Le Shopi dont je parlais la dernière fois a été pillé aujourd’hui. Même chose pour la SNIE de Combani où, d’après Mayotte Première, les manifestants auraient mis les gendarmes en fuite. À Malamani, dans le sud, le Sodicash qui était fermé, a été attaqué par une vingtaine de jeunes cagoulés qui ont défoncé la porte et se sont emparé de l’argent qu’ils ont trouvé sur place ainsi que des cartons de bière.
Toutes ces actions violentes qui assombrissent l’image du mouvement de protestation contre la vie chère sont éclipsées par l’information qui est tombée en début d’après-midi faisant état du décès d’un manifestant transporté à l’hôpital de Mamoudzou suite à un arrêt cardiaque. On parle de gaz lacrymogène ou de flashball. Le communiqué de la préfecture, lui, signale un malaise cardiaque et ne relève « aucune trace d'impact de grenade lacrymogène ou de flashball ». C’est peut-être vrai, mais personne n’y croira. Les manifestantes pacifiques et joyeuses de la semaine dernière chantaient déjà : « Monsieur le Préfet et la SODIFRAM sont venus avec les CRS pour nous tuer.»
Les êtres humains sont pétris de symboles, bien plus que de raison et le symbole qui est en train de prendre corps en ce moment c’est celui du martyr. C’est dans l’air, dans ce vent de folie qui s’est emparé de l’île. Tout le monde le sait. Ce n’est pas innocemment que Malango titre : « Mayotte-manifestation : premier décès. » On a vu l’ombre de ce futur premier décès poindre sur le parvis du Comité du tourisme lors de l’allocution de Madame Penchard, ministre de l’outre-mer. Cette ombre a flotté sur Mamoudzou pendant tout le weekend. Les barrages qui avaient disparu ont commencé à ressurgir un peu partout. De petits barrages ici ou là, quelques pierres, une poubelle… Puis en début de semaine, de gros barrages tenus par des militants.

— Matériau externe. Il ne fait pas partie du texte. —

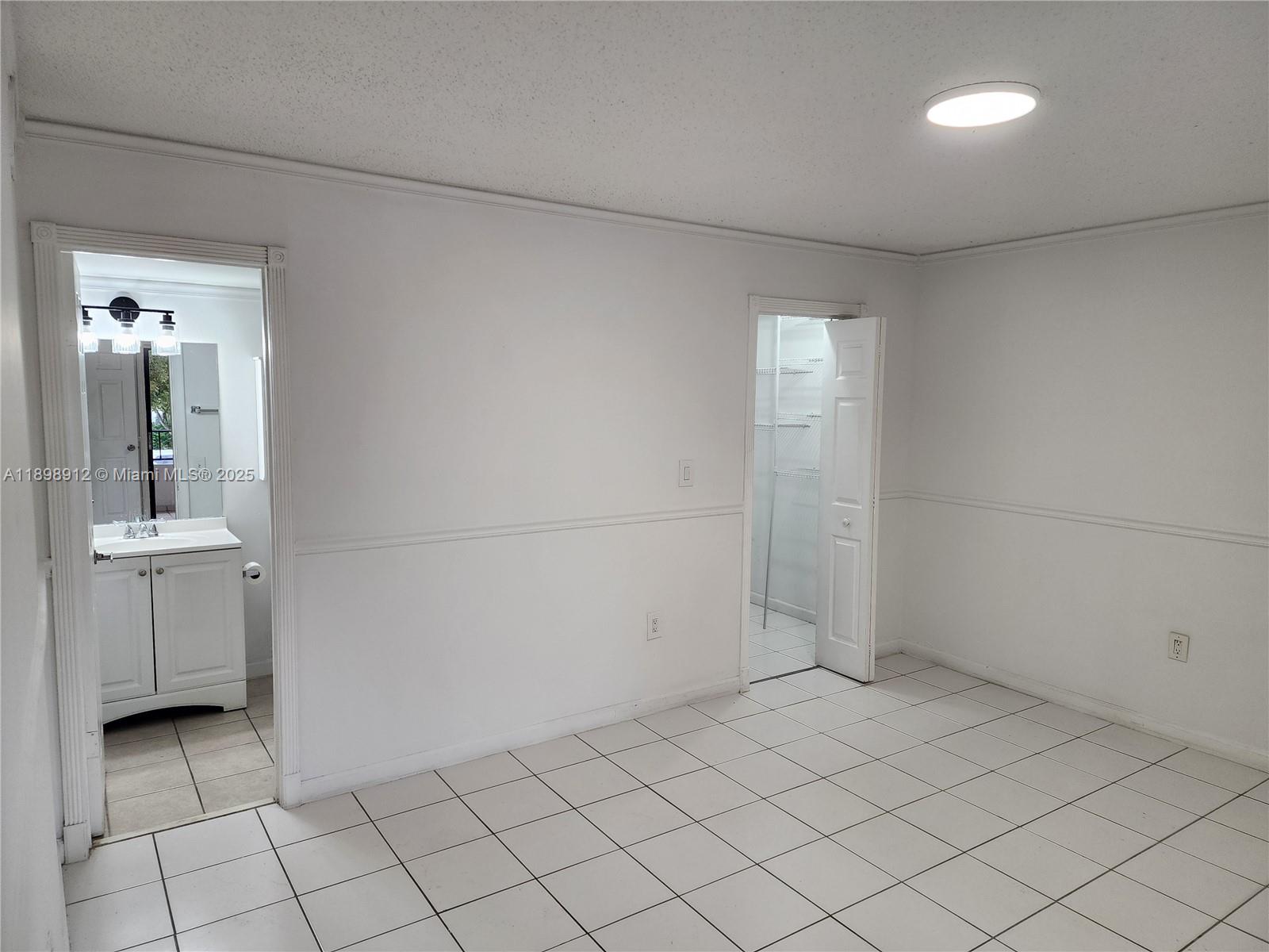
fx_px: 843
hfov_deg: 73.9
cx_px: 634
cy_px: 476
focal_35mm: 23
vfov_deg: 58.9
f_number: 1.8
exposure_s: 1/120
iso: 125
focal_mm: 6.4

FO a signé un accord de sortie de grève, mais pas les autres syndicats. Le mouvement unitaire bat de l’aile et la rue est partagée entre la faim (trois semaines de magasins fermés) et la lutte pour la dignité, avec son cortège de symboles mortifères. Le Préfet a ordonné l’ouverture des magasins sous protection policière. Cela a déclenché une double ruée des acheteurs et des manifestants voulant fermer les magasins ou piller les clients qui ressortaient. Des vivres ont ainsi été jetées par-dessus le bastingage de la barge d’ordinaire si paisible.
Madame la ministre a été interpelée aujourd’hui à l’Assemblée au sujet de la situation à Mayotte. Elle a répondu qu’elle s’est elle-même rendue à Mayotte et que si et que mi… Il faut rectifier et dire que pour bien des Mahorais, Madame la ministre, qui était attendue avec beaucoup d’espoir, ne s’est pas rendue à Mayotte, elle a tout au plus passé une journée dans la résidence du Préfet en Petite-Terre, ancien centre de l’administration coloniale, d'où elle n’a pas écouté les Mahorais et que même de là-bas, elle est repartie sous les huées.
Ce matin, en allant travailler je suis tombé sur un barrage en cours de construction. Entraîné par l’audace du conducteur qui me précédait, j’ai pu passer en mordant sur le bas-côté tandis qu’un grand échalas lançait dans ma direction un gros pneu. La voiture suivante a dû s’arrêter. Demain, pas de travail, si la route est libre, j’essaierai d’aller à la marche silencieuse à la mémoire d’Ali Anzizi, le manifestant décédé.